Deepening the Skills Pool

Of course, with rising patient demand comes the need for ever greater staff numbers. And with well-documented staff retirement, especially within the GP community, there is a need to consider ever more innovative approaches to boosting NHS recruitment. But this is far from straightforward – while the government is aiming to recruit 2,000 GPs from overseas over the next three years, only 38 were recruited in the first six months of this year, a report from the Health Foundation found.

In addition, numbers of EU doctors and nurses registering in the UK has plummeted since the Brexit vote, leading hospitals to refocus recruitment activity to Asia and the Far East.

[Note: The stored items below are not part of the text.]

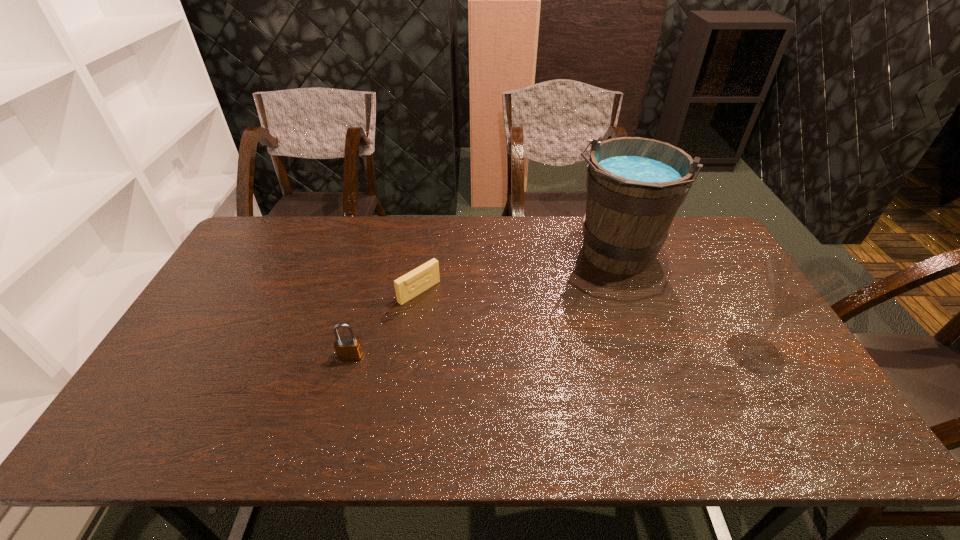
Locate an element on the screen. The height and width of the screenshot is (540, 960). the second shortest object is located at coordinates [x=347, y=348].

You are a GUI agent. You are given a task and a screenshot of the screen. Output one action in this format:
    pyautogui.click(x=<x>, y=<y>)
    Task: Click on the padlock
    
    Given the screenshot: What is the action you would take?
    pyautogui.click(x=347, y=348)

This screenshot has height=540, width=960. Identify the location of the rightmost object. (796, 283).

Find the location of a particular element. The image size is (960, 540). flute glass is located at coordinates (796, 283).

Locate an element on the screen. This screenshot has height=540, width=960. the third object from left to right is located at coordinates (635, 185).

What are the coordinates of `the tallest object` in the screenshot? It's located at (635, 185).

This screenshot has height=540, width=960. Identify the location of the second object from left to right. (408, 286).

Locate an element on the screen. The height and width of the screenshot is (540, 960). the shortest object is located at coordinates (408, 286).

Where is `vacant space located 0.270m on the right of the third tallest object`? vacant space located 0.270m on the right of the third tallest object is located at coordinates (466, 356).

Locate an element on the screen. The image size is (960, 540). vacant space situated 0.050m on the front of the rightmost object is located at coordinates (780, 396).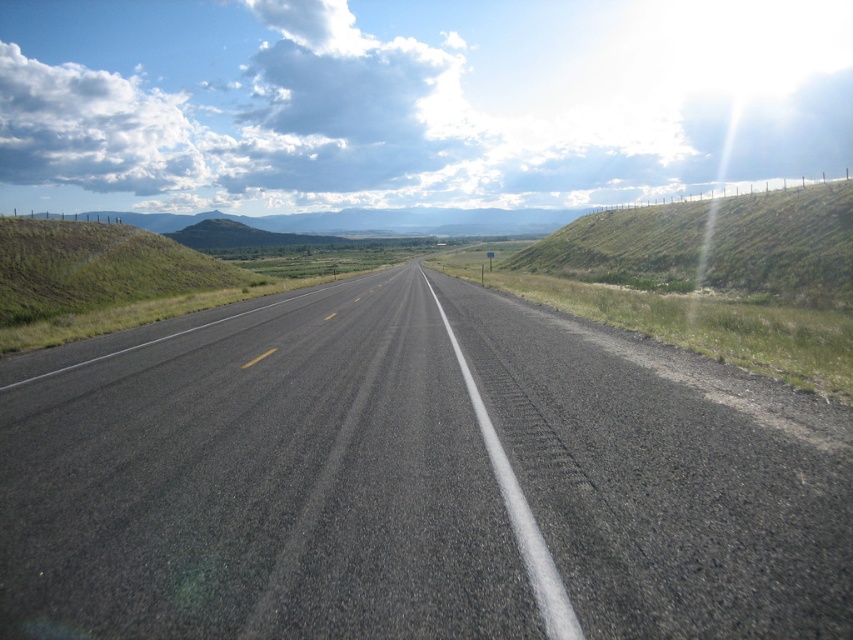
You are driving a car and need to park on the side of the road. Which area would you choose to park in, the black asphalt road at center or the green grassy hillside at left, and why?

You should park on the black asphalt road at center because it is smaller than the green grassy hillside at left, making it more suitable for parking without taking up too much space.

You are driving a car and need to park on the side of the road. The parking spot must be on one of the green grassy hillside at right or green grassy hillside at left. Which side has a larger area for parking?

The green grassy hillside at right is bigger than the green grassy hillside at left, so the parking spot on the green grassy hillside at right has a larger area for parking.

Looking at this image, you are standing at the edge of the road and see two points marked on the road. The first point is at coordinates point (x=782, y=420) and the second is at point (x=653, y=276). Which point is closer to your current position?

Point (x=782, y=420) is closer to the camera than point (x=653, y=276), so the first point is closer to your current position.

But this is a potentially expensive exercise and it is, therefore, essential to make this recruitment activity successful – and that means understanding specific roles that must be filled, not just in individual hospitals, but across a wider area.

Deep analysis of historical data is essential to understand the evolving demand for specific skills – from the need to respond to the challenges of an older and heavier population to the innovations in areas such as gene therapy and targeted treatment programmes. Scenario modelling can play a vital role in optimising the balance of skills. What would be the impact on patient care of prioritising the recruitment of GPs? Or consultants in specific specialisms? Should a Trust concentrate on recruiting experienced nursing staff, or is there an opportunity to employ less experienced individuals to support existing teams of highly skilled nurses?

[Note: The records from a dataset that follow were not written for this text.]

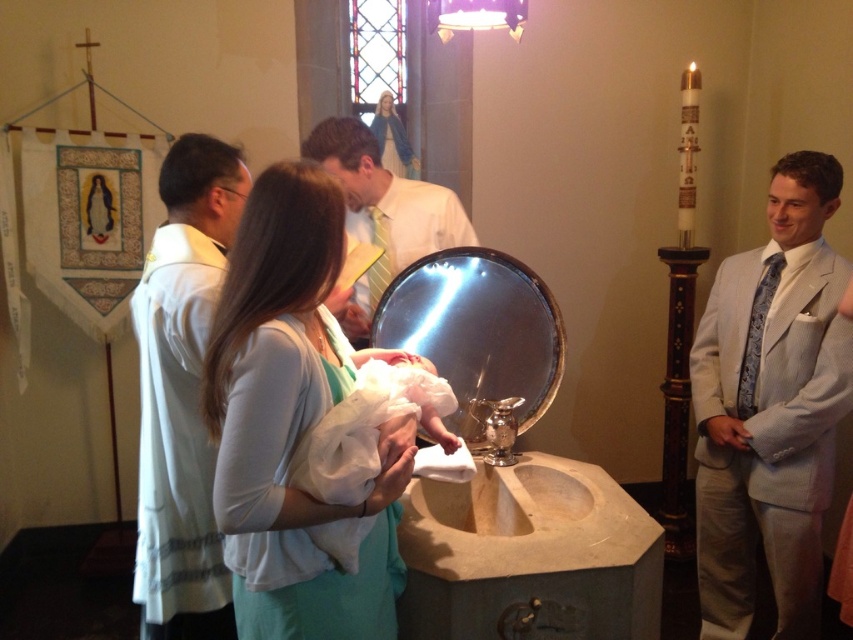
Who is shorter, light gray suit at right or white clothed baby at center?

Standing shorter between the two is white clothed baby at center.

Can you confirm if light gray suit at right is smaller than white clothed baby at center?

No, light gray suit at right is not smaller than white clothed baby at center.

At what (x,y) coordinates should I click in order to perform the action: click on light gray suit at right. Please return your answer as a coordinate pair (x, y). The width and height of the screenshot is (853, 640). Looking at the image, I should click on (770, 406).

Who is shorter, light gray suit at right or white matte vestment at left?

white matte vestment at left is shorter.

Does point (753, 464) come behind point (202, 333)?

Yes, point (753, 464) is farther from viewer.

What do you see at coordinates (770, 406) in the screenshot? I see `light gray suit at right` at bounding box center [770, 406].

At what (x,y) coordinates should I click in order to perform the action: click on light gray suit at right. Please return your answer as a coordinate pair (x, y). This screenshot has width=853, height=640. Looking at the image, I should click on click(x=770, y=406).

Between white fabric baby at center and white matte vestment at left, which one appears on the right side from the viewer's perspective?

white fabric baby at center

What do you see at coordinates (292, 420) in the screenshot? The image size is (853, 640). I see `white fabric baby at center` at bounding box center [292, 420].

Image resolution: width=853 pixels, height=640 pixels. What are the coordinates of `white fabric baby at center` in the screenshot? It's located at (292, 420).

Image resolution: width=853 pixels, height=640 pixels. I want to click on white fabric baby at center, so click(x=292, y=420).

Combining accurate insight into the evolving skills requirements across the NHS with information about the potential skills available globally will help to inform the recruitment drive and enable administrators to prioritise specific areas of shortage.  By undertaking this exercise both at a local level and more broadly, administrators will be better placed to efficiently plan the running of both individual hospitals and the collective healthcare system.

Conclusion

Of course, given the budgetary constraints, the staffing demands of the NHS cannot be filled by recruitment alone. It is also essential to understand existing skills levels and ensure they are used and deployed as effectively as possible. NHS Improvement and the Care Quality Commission (CQC) believe there is significant potential for more productive use of resources across the NHS, which would improve quality of care for patients – with ‘people’ one of the essential Key Lines of Enquiry (KLOE) being assessed.

The focus is to highlight opportunities to improve the way existing staff skills are utilised whilst also cutting costs where possible, for example by reducing reliance on temporary staff, in particular, agency nurses and medical locums; flagging any significant gaps in current staff rotas; encouraging the use of e-rostering or similar job management software systems; and ascertaining the balance of skill mix at any one time.

But it is also essential to take a longer-term view. The use of analytics to understand demand patterns over the past three to five years, factoring in rises in population and new trends in a reduction in EU staff, will help administrators to understand how best to both realign the resources currently in place and plan for the future.

The NHS has the most fantastic depth and breadth of skills and expertise. Staff are under huge pressure, and it is effective management of staffing levels that will be key to not only addressing the valid concerns about agency spend and a lack of skills but also reducing staff stress and ensuring patient care standards are met consistently.